- _DIRECTIVE_
I need each line of the entries below that includes the string "повторного".

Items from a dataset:
************

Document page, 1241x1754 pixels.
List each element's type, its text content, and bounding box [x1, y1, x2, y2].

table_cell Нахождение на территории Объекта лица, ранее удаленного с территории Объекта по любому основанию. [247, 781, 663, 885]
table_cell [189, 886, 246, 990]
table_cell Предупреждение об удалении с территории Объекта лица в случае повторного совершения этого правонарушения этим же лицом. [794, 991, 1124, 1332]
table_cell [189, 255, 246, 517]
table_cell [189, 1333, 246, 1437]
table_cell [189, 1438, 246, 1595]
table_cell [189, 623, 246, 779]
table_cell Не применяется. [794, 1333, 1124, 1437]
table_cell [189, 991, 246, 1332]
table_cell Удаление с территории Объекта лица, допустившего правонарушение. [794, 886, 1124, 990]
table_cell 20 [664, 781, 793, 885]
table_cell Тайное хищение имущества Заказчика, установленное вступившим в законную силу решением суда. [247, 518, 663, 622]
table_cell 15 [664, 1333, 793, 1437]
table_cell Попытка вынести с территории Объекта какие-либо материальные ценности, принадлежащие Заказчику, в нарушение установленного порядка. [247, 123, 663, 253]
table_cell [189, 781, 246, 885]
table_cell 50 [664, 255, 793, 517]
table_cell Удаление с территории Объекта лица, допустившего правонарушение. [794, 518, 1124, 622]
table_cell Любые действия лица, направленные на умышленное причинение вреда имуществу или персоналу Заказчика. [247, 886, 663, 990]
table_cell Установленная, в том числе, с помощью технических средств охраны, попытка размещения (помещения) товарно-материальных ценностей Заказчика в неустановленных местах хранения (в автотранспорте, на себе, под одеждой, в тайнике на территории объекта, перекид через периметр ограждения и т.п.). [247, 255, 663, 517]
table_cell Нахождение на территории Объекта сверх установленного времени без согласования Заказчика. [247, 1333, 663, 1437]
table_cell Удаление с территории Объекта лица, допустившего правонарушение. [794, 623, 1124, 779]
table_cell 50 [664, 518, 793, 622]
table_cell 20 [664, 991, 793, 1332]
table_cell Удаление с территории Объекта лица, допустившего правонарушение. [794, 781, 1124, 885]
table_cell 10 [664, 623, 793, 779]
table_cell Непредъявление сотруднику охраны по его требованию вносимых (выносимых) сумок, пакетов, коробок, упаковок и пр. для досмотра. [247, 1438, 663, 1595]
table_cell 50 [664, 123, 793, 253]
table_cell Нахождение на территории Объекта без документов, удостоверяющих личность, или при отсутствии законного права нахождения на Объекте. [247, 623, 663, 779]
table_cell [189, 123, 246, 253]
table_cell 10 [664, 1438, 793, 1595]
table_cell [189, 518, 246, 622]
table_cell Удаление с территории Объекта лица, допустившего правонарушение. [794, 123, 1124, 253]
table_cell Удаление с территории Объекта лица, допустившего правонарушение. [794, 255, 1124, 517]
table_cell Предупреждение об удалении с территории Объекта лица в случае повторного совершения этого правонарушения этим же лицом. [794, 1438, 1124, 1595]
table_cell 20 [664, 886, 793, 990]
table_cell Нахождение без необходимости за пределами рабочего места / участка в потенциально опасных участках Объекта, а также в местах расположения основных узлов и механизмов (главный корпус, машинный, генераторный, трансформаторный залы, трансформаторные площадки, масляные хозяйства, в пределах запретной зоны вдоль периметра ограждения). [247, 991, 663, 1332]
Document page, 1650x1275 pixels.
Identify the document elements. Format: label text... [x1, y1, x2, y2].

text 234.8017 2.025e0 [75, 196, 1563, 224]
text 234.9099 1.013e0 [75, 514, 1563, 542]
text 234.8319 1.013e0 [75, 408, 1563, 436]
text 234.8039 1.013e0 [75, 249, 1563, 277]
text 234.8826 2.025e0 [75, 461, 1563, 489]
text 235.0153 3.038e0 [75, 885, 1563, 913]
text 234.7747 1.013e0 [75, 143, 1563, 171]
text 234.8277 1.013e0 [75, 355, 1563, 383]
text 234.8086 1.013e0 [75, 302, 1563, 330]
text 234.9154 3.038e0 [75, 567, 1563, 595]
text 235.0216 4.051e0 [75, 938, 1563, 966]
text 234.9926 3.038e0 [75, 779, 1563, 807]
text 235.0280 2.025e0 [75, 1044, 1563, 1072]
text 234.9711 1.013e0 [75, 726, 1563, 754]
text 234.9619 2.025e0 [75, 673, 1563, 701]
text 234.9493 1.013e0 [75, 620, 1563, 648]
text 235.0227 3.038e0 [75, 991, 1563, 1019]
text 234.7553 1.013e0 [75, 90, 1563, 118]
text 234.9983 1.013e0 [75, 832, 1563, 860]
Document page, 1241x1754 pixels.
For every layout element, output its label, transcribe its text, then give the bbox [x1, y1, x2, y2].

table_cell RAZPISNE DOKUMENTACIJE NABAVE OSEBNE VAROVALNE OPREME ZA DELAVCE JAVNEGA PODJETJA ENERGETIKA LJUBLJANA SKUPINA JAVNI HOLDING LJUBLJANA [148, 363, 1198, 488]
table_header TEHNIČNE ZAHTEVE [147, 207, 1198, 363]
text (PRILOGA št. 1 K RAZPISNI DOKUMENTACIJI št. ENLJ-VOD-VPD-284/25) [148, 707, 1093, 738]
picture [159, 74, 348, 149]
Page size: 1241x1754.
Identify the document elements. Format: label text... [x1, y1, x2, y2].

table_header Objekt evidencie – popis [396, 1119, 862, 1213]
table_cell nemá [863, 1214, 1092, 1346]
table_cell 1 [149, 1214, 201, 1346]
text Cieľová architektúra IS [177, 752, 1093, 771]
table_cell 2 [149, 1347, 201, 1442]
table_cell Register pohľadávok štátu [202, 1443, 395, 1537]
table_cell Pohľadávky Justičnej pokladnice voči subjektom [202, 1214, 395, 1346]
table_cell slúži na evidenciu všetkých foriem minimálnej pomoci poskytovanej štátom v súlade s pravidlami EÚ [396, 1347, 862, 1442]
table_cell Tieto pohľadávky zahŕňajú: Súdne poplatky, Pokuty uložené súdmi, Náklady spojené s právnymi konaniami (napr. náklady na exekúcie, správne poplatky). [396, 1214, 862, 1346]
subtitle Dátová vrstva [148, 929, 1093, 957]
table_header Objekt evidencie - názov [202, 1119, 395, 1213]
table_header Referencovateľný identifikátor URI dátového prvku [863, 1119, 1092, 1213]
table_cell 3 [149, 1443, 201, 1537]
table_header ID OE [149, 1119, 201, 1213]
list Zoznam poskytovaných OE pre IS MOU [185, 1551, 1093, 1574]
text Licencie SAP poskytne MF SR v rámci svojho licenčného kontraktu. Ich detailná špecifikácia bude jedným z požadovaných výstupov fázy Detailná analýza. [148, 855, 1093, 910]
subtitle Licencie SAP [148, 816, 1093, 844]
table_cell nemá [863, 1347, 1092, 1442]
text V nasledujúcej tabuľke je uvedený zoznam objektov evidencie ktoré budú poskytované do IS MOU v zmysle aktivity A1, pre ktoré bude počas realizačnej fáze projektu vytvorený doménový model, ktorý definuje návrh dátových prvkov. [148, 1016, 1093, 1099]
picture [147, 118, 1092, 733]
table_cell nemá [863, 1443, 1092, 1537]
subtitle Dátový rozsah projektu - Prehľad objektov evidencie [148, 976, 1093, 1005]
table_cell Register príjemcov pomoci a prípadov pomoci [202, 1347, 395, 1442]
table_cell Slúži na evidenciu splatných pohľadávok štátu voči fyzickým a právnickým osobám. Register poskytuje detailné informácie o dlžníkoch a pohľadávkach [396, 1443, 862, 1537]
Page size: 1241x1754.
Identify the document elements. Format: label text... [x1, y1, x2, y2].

************

- _REPLY_
table_cell Предупреждение об удалении с территории Объекта лица в случае повторного совершения этого правонарушения этим же лицом. [794, 991, 1124, 1332]
table_cell Предупреждение об удалении с территории Объекта лица в случае повторного совершения этого правонарушения этим же лицом. [794, 1438, 1124, 1595]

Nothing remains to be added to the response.